GDP is projected to grow by 0.4% in 2024 and 1.0% in 2025. Robust real wage growth will support activity in the first half of 2024, attenuating the strongly negative carry-over from the output decline in the second half of 2023. Monetary easing will then sustain the pick-up in private expenditure, including a modest increase in household investment as mortgage volumes start recovering. However, sticky services price inflation and fiscal drag will continue to weigh on consumers’ purchasing power, soft external demand will constrain trade growth, and policy uncertainty will impede business investment. Unemployment is expected to continue rising, reaching 4.7% in 2025 as the labour market cools. The government deficit will improve from 4.6% of GDP in 2024 to 3.5% of GDP in 2025, owing to continued consolidation and despite the fiscal cost of the Asset Purchase Facility, but public debt is set to remain above 100% of GDP in 2025.

Uncertainty about the degree of slack in the labour market is a key risk to the outlook: overestimating the actual availability of labour resources and a faster reduction in Bank Rate would boost GDP but possibly entrench wage inflation, while underestimating actual availability would entail high interest rates for longer, slowing the economy. The limited fiscal space to confront possible shocks remains a downside risk, given exposure to potential further surges in wholesale energy prices if geopolitical tensions worsen. A rundown of excess household savings would boost growth but could limit the pace of disinflation.

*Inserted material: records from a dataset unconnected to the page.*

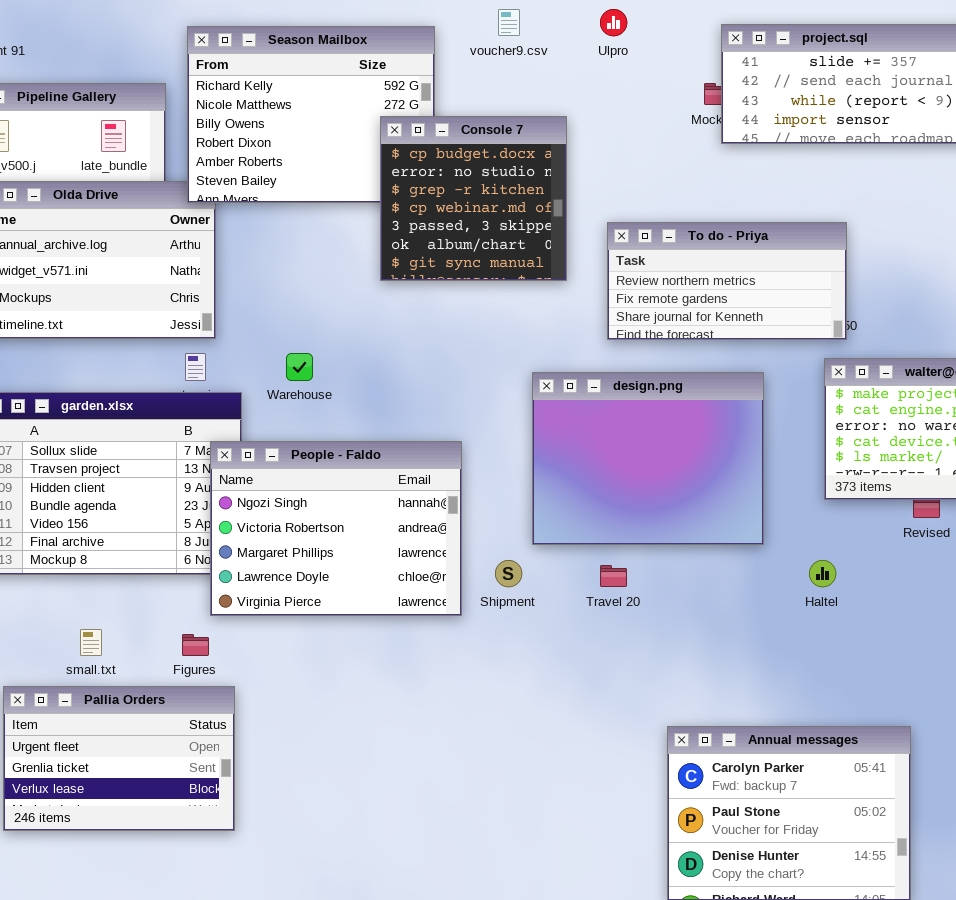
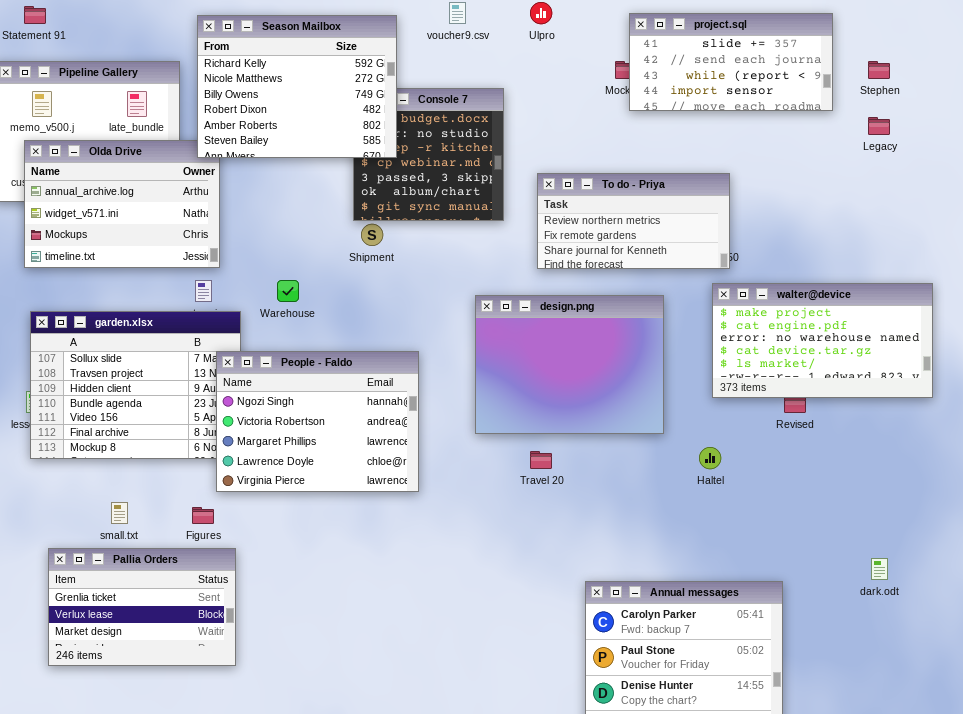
Season Mailbox: [187,26,435,203] -> [197,15,397,158], raised
Shipment: [495,560,522,587] -> [361,224,383,246], moved
Pallia Orders: [3,686,235,831] -> [48,548,236,666], scrolled down 1 row

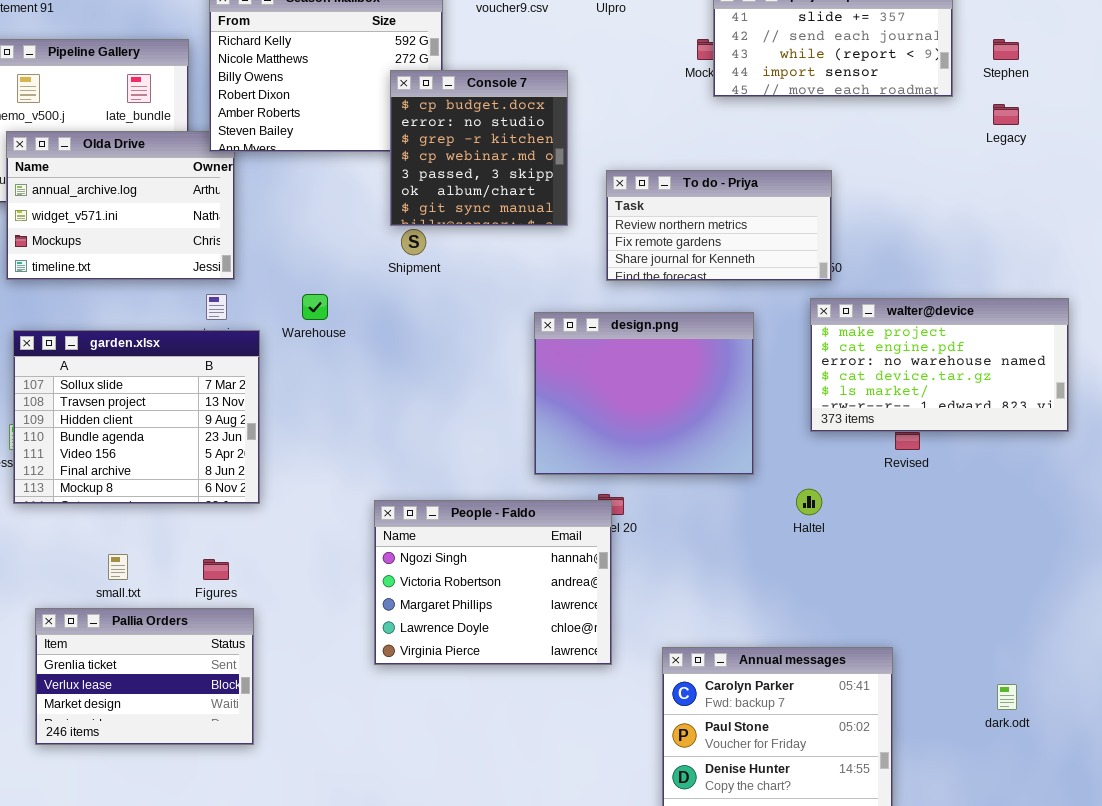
Console 7: [353,88,504,221] -> [390,70,568,226], raised
People - Faldo: [216,351,419,492] -> [374,500,612,665], moved
dark.odt: [871,558,888,580] -> [997,684,1017,710], moved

Persevering with consolidation to rebuild fiscal buffers is a priority, given limited fiscal space, and necessitates detailed and credible plans on departmental allocation of fiscal efforts based on spending reviews. Reforming property taxation can contribute to the consolidation, and promote both progressivity, by re-evaluating council tax bands based on updated property values, and efficiency, by scrapping stamp duties. Fiscal prudence is required as inflation remains above target, and spending is to be directed towards supply-enhancing investment, including infrastructure, the National Health Service, and adult skills. Proceeding with the childcare reform will help tackle economic inactivity, but requires contingent planning to address potential bottlenecks, in particular likely staff shortages.